In March 2016, a documentary about Ristovski was announced. The documentary will be directed by Ivan Grlić. On November 9, 2016, in Belgrade's Sava Centar a concert entitled Iza horizonta was held, honoring Ristovski. The concert featured performances by Ristovski's former bandmates, collaborators and friends: Radomir Mihajlović "Točak" and Slobodan Stojanović "Kepa" (of Smak), Alen Islamović, Goran Bregović, Kiki Lesendrić & Piloti, Zana, Saša Lokner, Vasil Hadžimanov, Bilja Kristić & Bistrik, Neverne Bebe, Ognjen Radivojević, Kornelije Kovač, Nikola Čuturilo, Pera Joe, Bata Kostić, Dragan "Krle" Jovanović (of Generacija 5) and others. The concert also featured appearance by the actor Lazar Ristovski.

==Collaborations==
Ristovski played on more than thousand albums of rock, jazz and folk music. He played keyboards on albums by Slađana Milošević, Zana, Oliver Mandić, Raša Đelmaš, Dušan Prelević, Vatreni Poljubac, Rajko Kojić, Bilja Krstić, Željko Bebek, Milić Vukašinović, Leb i Sol, Aska, Seid Memić, Aerodrom, Boris Novković, Viktorija, Jura Stublić & Film, Nikola Čuturilo, Piloti, Bebi Dol, Galija, Balkan, Vlado Janevski among others.
· · · · ·
## [Your tasks]
1. Please return the Ristovski passage word for word from "In March 2016, a" up to and including "actor Lazar Ristovski.".
2. In the Ristovski passage, who will direct the documentary announced in March 2016?
3. Extend the Ristovski passage by writing on from its last sentence.
The lines that come next are from a separate source.

## [Dataset extract]
· · · · ·
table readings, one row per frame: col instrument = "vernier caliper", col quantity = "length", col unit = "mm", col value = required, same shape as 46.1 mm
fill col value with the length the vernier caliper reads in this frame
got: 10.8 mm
· · · · ·
## [Outputs by task]
1.
In March 2016, a documentary about Ristovski was announced. The documentary will be directed by Ivan Grlić. On November 9, 2016, in Belgrade's Sava Centar a concert entitled Iza horizonta was held, honoring Ristovski. The concert featured performances by Ristovski's former bandmates, collaborators and friends: Radomir Mihajlović "Točak" and Slobodan Stojanović "Kepa" (of Smak), Alen Islamović, Goran Bregović, Kiki Lesendrić & Piloti, Zana, Saša Lokner, Vasil Hadžimanov, Bilja Kristić & Bistrik, Neverne Bebe, Ognjen Radivojević, Kornelije Kovač, Nikola Čuturilo, Pera Joe, Bata Kostić, Dragan "Krle" Jovanović (of Generacija 5) and others. The concert also featured appearance by the actor Lazar Ristovski.

2. Ivan Grlić

3.
During his career Ristovski worked with international stars like Falco and Richard Palmer-James. At the beginning of the 1980s, Ristovski was a member of Alvin Lee Band and played on their Yugoslav and Hungarian tour. Ristovski also worked with RTB Jazz Orchestra.

==Film music==
Ristovski wrote music for the films Lazar (1984), Zaboravljeni (1988), Hajde da se volimo 2 (1989), Violinski ključ (1990), Pokojnik (1990), A Holy Place (1990), Hajde da se volimo 3 (1990), Velika frka (1992), Mrav pešadinac (1993), Napadač (1993), Osmeh Margaret Jursenar (1993), Obračun u kazino kabareu (1993), Pretty Village, Pretty Flame (1996), and Impure Blood (1997). The music from Impure Blood was released on the album Muzika iz filma Nečista krv (1997). He was one of Goran Bregović's closest associates on Bregović's early movie soundtrack projects.

==Accolades==
Ristovski was voted the best Yugoslav keyboardist for eleven years in a row by Yugoslav music magazines. On the 1984 film festival in Sopot Ristovski was awarded for the Lazar movie soundtrack. He also won the Golden Medal on the 36th and the 39th animated movie festival in Belgrade. In 1986, he was awarded with Estradna nagrada Srbije.

==Discography==
===With Smak===
====Studio albums====
- 1975 - Smak
- 1980 - Rock cirkus
- 1981 - Zašto ne volim sneg

====Extended plays====
- 1976 - Satelit

====Live albums====
- 1992 - "odLIVEno"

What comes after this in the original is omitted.